I need all of the entries printed exactly.
== Input ==
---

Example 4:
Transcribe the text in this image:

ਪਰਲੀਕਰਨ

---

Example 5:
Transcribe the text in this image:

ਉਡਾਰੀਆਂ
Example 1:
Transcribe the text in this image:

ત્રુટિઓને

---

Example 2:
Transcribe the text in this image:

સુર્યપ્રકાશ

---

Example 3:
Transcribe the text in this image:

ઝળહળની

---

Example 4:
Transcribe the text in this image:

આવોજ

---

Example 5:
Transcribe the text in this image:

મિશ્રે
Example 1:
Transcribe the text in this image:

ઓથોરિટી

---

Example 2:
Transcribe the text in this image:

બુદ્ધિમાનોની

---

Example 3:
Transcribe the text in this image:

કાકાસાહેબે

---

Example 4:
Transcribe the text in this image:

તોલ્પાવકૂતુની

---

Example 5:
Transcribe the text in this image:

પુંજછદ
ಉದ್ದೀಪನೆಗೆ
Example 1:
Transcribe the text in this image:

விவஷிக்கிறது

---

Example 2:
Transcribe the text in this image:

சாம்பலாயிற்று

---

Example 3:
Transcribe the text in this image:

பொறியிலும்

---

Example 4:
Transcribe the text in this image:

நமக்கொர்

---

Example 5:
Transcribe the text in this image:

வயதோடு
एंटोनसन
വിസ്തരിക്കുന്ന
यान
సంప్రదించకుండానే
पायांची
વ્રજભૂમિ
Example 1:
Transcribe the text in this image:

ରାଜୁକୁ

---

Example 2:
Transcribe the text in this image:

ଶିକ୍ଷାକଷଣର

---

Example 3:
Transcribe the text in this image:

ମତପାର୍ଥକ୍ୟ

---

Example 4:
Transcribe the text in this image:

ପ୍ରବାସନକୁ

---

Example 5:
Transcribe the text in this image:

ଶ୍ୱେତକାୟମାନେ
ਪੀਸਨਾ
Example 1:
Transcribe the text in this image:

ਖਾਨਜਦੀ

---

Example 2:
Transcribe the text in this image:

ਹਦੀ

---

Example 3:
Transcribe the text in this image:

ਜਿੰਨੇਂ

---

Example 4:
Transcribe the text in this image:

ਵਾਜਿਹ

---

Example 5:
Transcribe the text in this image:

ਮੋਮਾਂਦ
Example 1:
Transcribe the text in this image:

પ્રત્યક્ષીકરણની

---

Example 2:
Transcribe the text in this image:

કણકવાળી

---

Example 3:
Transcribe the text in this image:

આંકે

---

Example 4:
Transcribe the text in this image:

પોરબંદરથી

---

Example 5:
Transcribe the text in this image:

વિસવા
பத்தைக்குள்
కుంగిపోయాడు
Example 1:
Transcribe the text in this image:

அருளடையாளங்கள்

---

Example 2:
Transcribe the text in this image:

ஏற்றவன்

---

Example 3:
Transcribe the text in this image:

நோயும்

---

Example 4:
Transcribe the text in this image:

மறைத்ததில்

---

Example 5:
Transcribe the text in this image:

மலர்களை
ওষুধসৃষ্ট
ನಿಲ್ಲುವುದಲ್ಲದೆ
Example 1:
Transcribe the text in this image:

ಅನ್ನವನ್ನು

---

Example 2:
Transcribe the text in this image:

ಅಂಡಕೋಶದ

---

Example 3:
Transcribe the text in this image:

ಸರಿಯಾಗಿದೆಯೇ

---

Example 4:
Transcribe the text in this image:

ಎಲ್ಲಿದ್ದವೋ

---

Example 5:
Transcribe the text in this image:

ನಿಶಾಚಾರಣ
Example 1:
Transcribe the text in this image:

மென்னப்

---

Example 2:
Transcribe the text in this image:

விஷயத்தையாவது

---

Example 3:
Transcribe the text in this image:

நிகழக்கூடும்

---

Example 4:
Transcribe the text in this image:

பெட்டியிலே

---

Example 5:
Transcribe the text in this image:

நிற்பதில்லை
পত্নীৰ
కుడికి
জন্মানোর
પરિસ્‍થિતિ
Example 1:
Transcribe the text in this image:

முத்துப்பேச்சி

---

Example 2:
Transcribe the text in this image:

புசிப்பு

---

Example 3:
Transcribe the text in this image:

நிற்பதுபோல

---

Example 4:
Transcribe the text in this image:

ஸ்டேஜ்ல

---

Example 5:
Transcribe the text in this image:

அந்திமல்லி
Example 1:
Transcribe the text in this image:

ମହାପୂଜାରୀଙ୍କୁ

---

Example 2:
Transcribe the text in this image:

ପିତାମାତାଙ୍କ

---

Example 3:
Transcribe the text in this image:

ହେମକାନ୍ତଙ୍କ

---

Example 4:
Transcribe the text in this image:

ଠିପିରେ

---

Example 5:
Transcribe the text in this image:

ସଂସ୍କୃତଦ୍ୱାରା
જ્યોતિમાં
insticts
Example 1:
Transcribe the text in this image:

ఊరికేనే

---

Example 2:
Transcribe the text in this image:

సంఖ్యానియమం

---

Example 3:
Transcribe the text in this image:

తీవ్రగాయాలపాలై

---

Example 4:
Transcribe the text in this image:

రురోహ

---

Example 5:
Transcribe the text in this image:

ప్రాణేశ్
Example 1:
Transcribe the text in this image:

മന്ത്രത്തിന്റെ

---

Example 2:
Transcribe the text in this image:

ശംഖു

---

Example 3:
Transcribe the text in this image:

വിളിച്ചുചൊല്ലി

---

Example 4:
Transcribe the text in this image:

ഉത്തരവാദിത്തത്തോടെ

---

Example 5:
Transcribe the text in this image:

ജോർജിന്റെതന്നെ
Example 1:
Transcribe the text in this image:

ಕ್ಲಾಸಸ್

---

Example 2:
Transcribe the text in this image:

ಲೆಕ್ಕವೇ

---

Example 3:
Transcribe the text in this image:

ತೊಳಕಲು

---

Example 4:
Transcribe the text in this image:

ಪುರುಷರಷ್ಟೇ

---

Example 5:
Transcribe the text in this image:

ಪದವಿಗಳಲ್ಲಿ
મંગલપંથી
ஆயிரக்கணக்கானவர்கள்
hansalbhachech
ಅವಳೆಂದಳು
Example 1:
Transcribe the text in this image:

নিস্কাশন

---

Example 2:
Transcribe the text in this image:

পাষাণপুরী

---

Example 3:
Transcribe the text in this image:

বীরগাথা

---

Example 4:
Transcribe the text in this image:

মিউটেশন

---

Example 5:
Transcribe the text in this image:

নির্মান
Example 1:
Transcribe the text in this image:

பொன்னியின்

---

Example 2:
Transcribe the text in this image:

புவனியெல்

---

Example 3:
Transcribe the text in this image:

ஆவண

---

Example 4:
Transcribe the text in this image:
===
*Exercise result*
---

Example 4:
Transcribe the text in this image:

ਪਰਲੀਕਰਨ

---

Example 5:
Transcribe the text in this image:

ਉਡਾਰੀਆਂ
Example 1:
Transcribe the text in this image:

ત્રુટિઓને

---

Example 2:
Transcribe the text in this image:

સુર્યપ્રકાશ

---

Example 3:
Transcribe the text in this image:

ઝળહળની

---

Example 4:
Transcribe the text in this image:

આવોજ

---

Example 5:
Transcribe the text in this image:

મિશ્રે
Example 1:
Transcribe the text in this image:

ઓથોરિટી

---

Example 2:
Transcribe the text in this image:

બુદ્ધિમાનોની

---

Example 3:
Transcribe the text in this image:

કાકાસાહેબે

---

Example 4:
Transcribe the text in this image:

તોલ્પાવકૂતુની

---

Example 5:
Transcribe the text in this image:

પુંજછદ
ಉದ್ದೀಪನೆಗೆ
Example 1:
Transcribe the text in this image:

விவஷிக்கிறது

---

Example 2:
Transcribe the text in this image:

சாம்பலாயிற்று

---

Example 3:
Transcribe the text in this image:

பொறியிலும்

---

Example 4:
Transcribe the text in this image:

நமக்கொர்

---

Example 5:
Transcribe the text in this image:

வயதோடு
एंटोनसन
വിസ്തരിക്കുന്ന
यान
సంప్రదించకుండానే
पायांची
વ્રજભૂમિ
Example 1:
Transcribe the text in this image:

ରାଜୁକୁ

---

Example 2:
Transcribe the text in this image:

ଶିକ୍ଷାକଷଣର

---

Example 3:
Transcribe the text in this image:

ମତପାର୍ଥକ୍ୟ

---

Example 4:
Transcribe the text in this image:

ପ୍ରବାସନକୁ

---

Example 5:
Transcribe the text in this image:

ଶ୍ୱେତକାୟମାନେ
ਪੀਸਨਾ
Example 1:
Transcribe the text in this image:

ਖਾਨਜਦੀ

---

Example 2:
Transcribe the text in this image:

ਹਦੀ

---

Example 3:
Transcribe the text in this image:

ਜਿੰਨੇਂ

---

Example 4:
Transcribe the text in this image:

ਵਾਜਿਹ

---

Example 5:
Transcribe the text in this image:

ਮੋਮਾਂਦ
Example 1:
Transcribe the text in this image:

પ્રત્યક્ષીકરણની

---

Example 2:
Transcribe the text in this image:

કણકવાળી

---

Example 3:
Transcribe the text in this image:

આંકે

---

Example 4:
Transcribe the text in this image:

પોરબંદરથી

---

Example 5:
Transcribe the text in this image:

વિસવા
பத்தைக்குள்
కుంగిపోయాడు
Example 1:
Transcribe the text in this image:

அருளடையாளங்கள்

---

Example 2:
Transcribe the text in this image:

ஏற்றவன்

---

Example 3:
Transcribe the text in this image:

நோயும்

---

Example 4:
Transcribe the text in this image:

மறைத்ததில்

---

Example 5:
Transcribe the text in this image:

மலர்களை
ওষুধসৃষ্ট
ನಿಲ್ಲುವುದಲ್ಲದೆ
Example 1:
Transcribe the text in this image:

ಅನ್ನವನ್ನು

---

Example 2:
Transcribe the text in this image:

ಅಂಡಕೋಶದ

---

Example 3:
Transcribe the text in this image:

ಸರಿಯಾಗಿದೆಯೇ

---

Example 4:
Transcribe the text in this image:

ಎಲ್ಲಿದ್ದವೋ

---

Example 5:
Transcribe the text in this image:

ನಿಶಾಚಾರಣ
Example 1:
Transcribe the text in this image:

மென்னப்

---

Example 2:
Transcribe the text in this image:

விஷயத்தையாவது

---

Example 3:
Transcribe the text in this image:

நிகழக்கூடும்

---

Example 4:
Transcribe the text in this image:

பெட்டியிலே

---

Example 5:
Transcribe the text in this image:

நிற்பதில்லை
পত্নীৰ
కుడికి
জন্মানোর
પરિસ્‍થિતિ
Example 1:
Transcribe the text in this image:

முத்துப்பேச்சி

---

Example 2:
Transcribe the text in this image:

புசிப்பு

---

Example 3:
Transcribe the text in this image:

நிற்பதுபோல

---

Example 4:
Transcribe the text in this image:

ஸ்டேஜ்ல

---

Example 5:
Transcribe the text in this image:

அந்திமல்லி
Example 1:
Transcribe the text in this image:

ମହାପୂଜାରୀଙ୍କୁ

---

Example 2:
Transcribe the text in this image:

ପିତାମାତାଙ୍କ

---

Example 3:
Transcribe the text in this image:

ହେମକାନ୍ତଙ୍କ

---

Example 4:
Transcribe the text in this image:

ଠିପିରେ

---

Example 5:
Transcribe the text in this image:

ସଂସ୍କୃତଦ୍ୱାରା
જ્યોતિમાં
insticts
Example 1:
Transcribe the text in this image:

ఊరికేనే

---

Example 2:
Transcribe the text in this image:

సంఖ్యానియమం

---

Example 3:
Transcribe the text in this image:

తీవ్రగాయాలపాలై

---

Example 4:
Transcribe the text in this image:

రురోహ

---

Example 5:
Transcribe the text in this image:

ప్రాణేశ్
Example 1:
Transcribe the text in this image:

മന്ത്രത്തിന്റെ

---

Example 2:
Transcribe the text in this image:

ശംഖു

---

Example 3:
Transcribe the text in this image:

വിളിച്ചുചൊല്ലി

---

Example 4:
Transcribe the text in this image:

ഉത്തരവാദിത്തത്തോടെ

---

Example 5:
Transcribe the text in this image:

ജോർജിന്റെതന്നെ
Example 1:
Transcribe the text in this image:

ಕ್ಲಾಸಸ್

---

Example 2:
Transcribe the text in this image:

ಲೆಕ್ಕವೇ

---

Example 3:
Transcribe the text in this image:

ತೊಳಕಲು

---

Example 4:
Transcribe the text in this image:

ಪುರುಷರಷ್ಟೇ

---

Example 5:
Transcribe the text in this image:

ಪದವಿಗಳಲ್ಲಿ
મંગલપંથી
ஆயிரக்கணக்கானவர்கள்
hansalbhachech
ಅವಳೆಂದಳು
Example 1:
Transcribe the text in this image:

নিস্কাশন

---

Example 2:
Transcribe the text in this image:

পাষাণপুরী

---

Example 3:
Transcribe the text in this image:

বীরগাথা

---

Example 4:
Transcribe the text in this image:

মিউটেশন

---

Example 5:
Transcribe the text in this image:

নির্মান
Example 1:
Transcribe the text in this image:

பொன்னியின்

---

Example 2:
Transcribe the text in this image:

புவனியெல்

---

Example 3:
Transcribe the text in this image:

ஆவண

---

Example 4:
Transcribe the text in this image:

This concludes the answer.